Note: Free Press Printing presses shall be free, except so far as by commission of private injury cause may be given of private action.

Note: Forfeitures All Forfeitures heretofore going to the king, shall go the state; save only such as the legislature may hereafter abolish. Note: Wrecks The royal claim to Wrecks, waifs, strays, treasure-trove, royal mines, royal fish, royal birds, are declared to have been usurpations on common right.

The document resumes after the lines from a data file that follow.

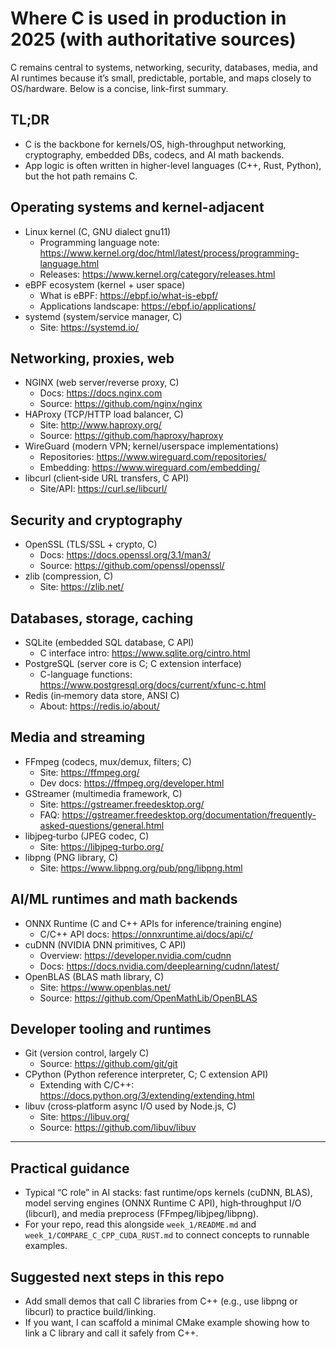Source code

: # Where C is used in production in 2025 (with authoritative sources)

C remains central to systems, networking, security, databases, media, and AI runtimes because it’s small, predictable, portable, and maps closely to OS/hardware. Below is a concise, link-first summary.

## TL;DR
- C is the backbone for kernels/OS, high-throughput networking, cryptography, embedded DBs, codecs, and AI math backends. 
- App logic is often written in higher-level languages (C++, Rust, Python), but the hot path remains C.

## Operating systems and kernel-adjacent
- Linux kernel (C, GNU dialect gnu11)
  - Programming language note: https://www.kernel.org/doc/html/latest/process/programming-language.html
  - Releases: https://www.kernel.org/category/releases.html
- eBPF ecosystem (kernel + user space)
  - What is eBPF: https://ebpf.io/what-is-ebpf/
  - Applications landscape: https://ebpf.io/applications/
- systemd (system/service manager, C)
  - Site: https://systemd.io/

## Networking, proxies, web
- NGINX (web server/reverse proxy, C)
  - Docs: https://docs.nginx.com
  - Source: https://github.com/nginx/nginx
- HAProxy (TCP/HTTP load balancer, C)
  - Site: http://www.haproxy.org/
  - Source: https://github.com/haproxy/haproxy
- WireGuard (modern VPN; kernel/userspace implementations)
  - Repositories: https://www.wireguard.com/repositories/
  - Embedding: https://www.wireguard.com/embedding/
- libcurl (client‑side URL transfers, C API)
  - Site/API: https://curl.se/libcurl/

## Security and cryptography
- OpenSSL (TLS/SSL + crypto, C)
  - Docs: https://docs.openssl.org/3.1/man3/
  - Source: https://github.com/openssl/openssl/
- zlib (compression, C)
  - Site: https://zlib.net/

## Databases, storage, caching
- SQLite (embedded SQL database, C API)
  - C interface intro: https://www.sqlite.org/cintro.html
- PostgreSQL (server core is C; C extension interface)
  - C-language functions: https://www.postgresql.org/docs/current/xfunc-c.html
- Redis (in‑memory data store, ANSI C)
  - About: https://redis.io/about/

## Media and streaming
- FFmpeg (codecs, mux/demux, filters; C)
  - Site: https://ffmpeg.org/
  - Dev docs: https://ffmpeg.org/developer.html
- GStreamer (multimedia framework, C)
  - Site: https://gstreamer.freedesktop.org/
  - FAQ: https://gstreamer.freedesktop.org/documentation/frequently-asked-questions/general.html
- libjpeg‑turbo (JPEG codec, C)
  - Site: https://libjpeg-turbo.org/
- libpng (PNG library, C)
  - Site: https://www.libpng.org/pub/png/libpng.html

## AI/ML runtimes and math backends
- ONNX Runtime (C and C++ APIs for inference/training engine)
  - C/C++ API docs: https://onnxruntime.ai/docs/api/c/
- cuDNN (NVIDIA DNN primitives, C API)
  - Overview: https://developer.nvidia.com/cudnn
  - Docs: https://docs.nvidia.com/deeplearning/cudnn/latest/
- OpenBLAS (BLAS math library, C)
  - Site: https://www.openblas.net/
  - Source: https://github.com/OpenMathLib/OpenBLAS

## Developer tooling and runtimes
- Git (version control, largely C)
  - Source: https://github.com/git/git
- CPython (Python reference interpreter, C; C extension API)
  - Extending with C/C++: https://docs.python.org/3/extending/extending.html
- libuv (cross‑platform async I/O used by Node.js, C)
  - Site: https://libuv.org/
  - Source: https://github.com/libuv/libuv

---

## Practical guidance
- Typical “C role” in AI stacks: fast runtime/ops kernels (cuDNN, BLAS), model serving engines (ONNX Runtime C API), high‑throughput I/O (libcurl), and media preprocess (FFmpeg/libjpeg/libpng).
- For your repo, read this alongside `week_1/README.md` and `week_1/COMPARE_C_CPP_CUDA_RUST.md` to connect concepts to runnable examples.

## Suggested next steps in this repo
- Add small demos that call C libraries from C++ (e.g., use libpng or libcurl) to practice build/linking.
- If you want, I can scaffold a minimal CMake example showing how to link a C library and call it safely from C++.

Note: Salaries No Salaries or Perquisites shall be given to any officer but by some future act of the legislature. No salaries shall be given to the Administrator, members of the legislative houses, judges of the court of Appeals, judges of the County courts, or other inferior jurisdictions, Privy counsellors, or Delegates to the American Congress: but the reasonable expences of the Administrator, members of the house of representatives, judges of the court of Appeals, Privy counsellors, & Delegates for subsistence while acting in the duties of their office, may be borne by the public, if the legislature shall so direct.

Note: Qualifications

No person shall be capable of acting in any office Civil, Military [or Ecclesiastical] *The Qualifications of all not otherwise directed, shall be an oath of fidelity to state and the having given no bribe to obtain their office* who shall have given any bribe to obtain such office, or who shall not previously take an oath of fidelity to the state. None of these fundamental laws and principles of government shall be repealed or altered, but by the personal consent of the people on summons to meet in their respective counties on one and the same day by an act of Legislature to be passed for every special occasion: and if in such county meetings the people of two thirds of the counties shall give their suffrage for any particular alteration or repeal referred to them by the said act, the same shall be accordingly repealed or altered, and such repeal or alteration shall take it's place among these fundamentals and stand on the same footing with them, in lieu of the article repealed or altered. The laws heretofore in force in this colony shall remain in force, except so far as they are altered by the foregoing fundamental laws, or so far as they may be hereafter altered by acts of the Legislature.